Uniformly inoculating SMMC-7721 liver cancer cells in exponential division period into a 96-well plate, inoculating 8000 cells per well, after 24h, administering a new compound 6 beta-17-hydroxy-18-nor-ent-kaurane-4 beta-ol (with the highest concentration of 200 mu g/mL) with different concentrations, setting a blank control, after 48h, adding 20 mu L of MTT solution into each well, after incubating for 4h, removing culture solution, adding 150 mu L of DMSO, shaking uniformly, detecting absorbance value at 490nm on an enzyme labeling instrument, and calculating IC (integrated Circuit) value₅₀The value is obtained. The above experiment is repeated three times to finally obtain the IC₅₀It was 382.17. mu. mol/L. Shows better anti-tumor activity.

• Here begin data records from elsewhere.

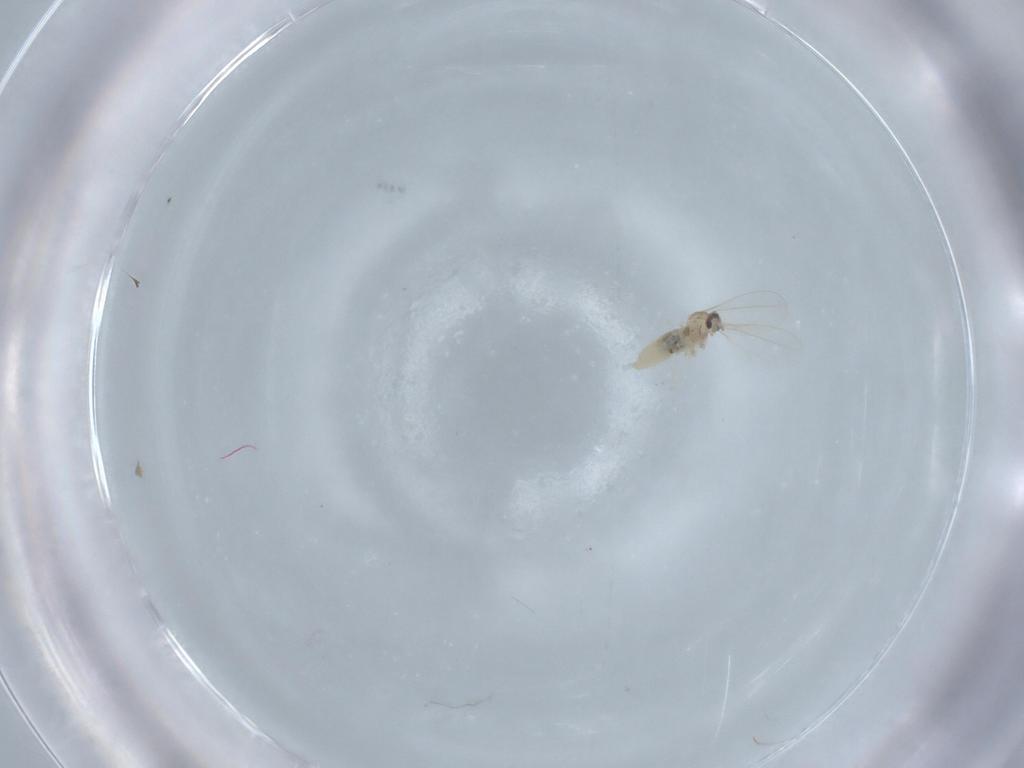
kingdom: Animalia
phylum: Arthropoda
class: Insecta
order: Diptera
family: Cecidomyiidae
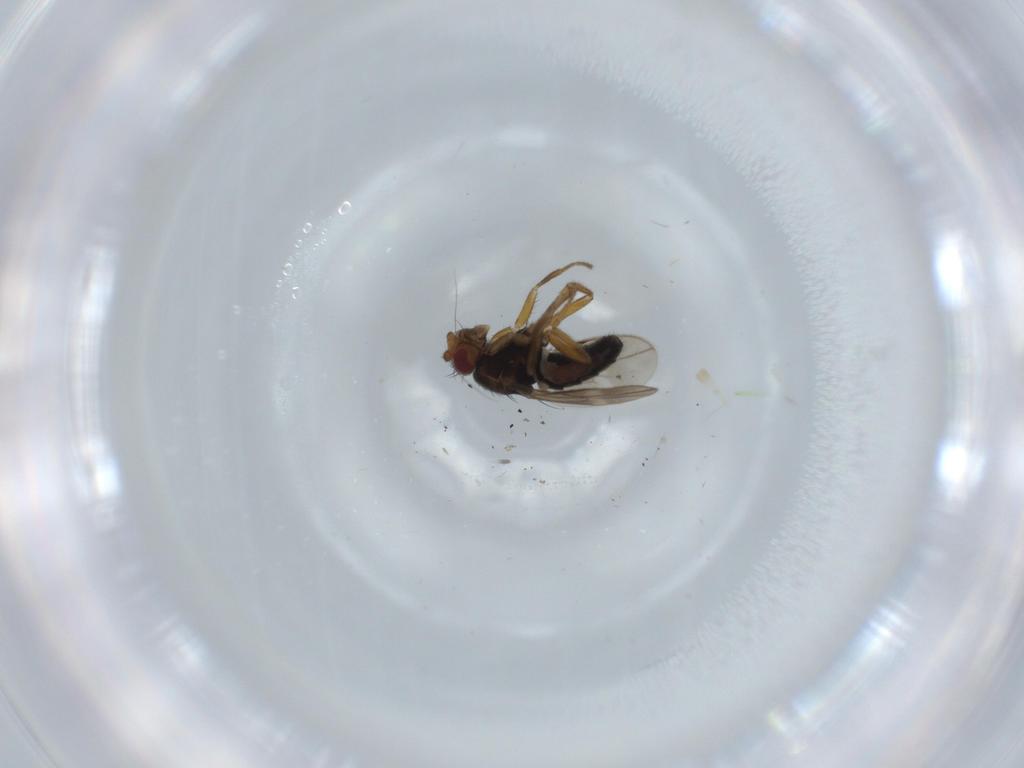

The foregoing is only a preferred embodiment of the present invention, and it should be noted that, for those skilled in the art, various modifications and decorations can be made without departing from the principle of the present invention, and these modifications and decorations should also be regarded as the protection scope of the present invention.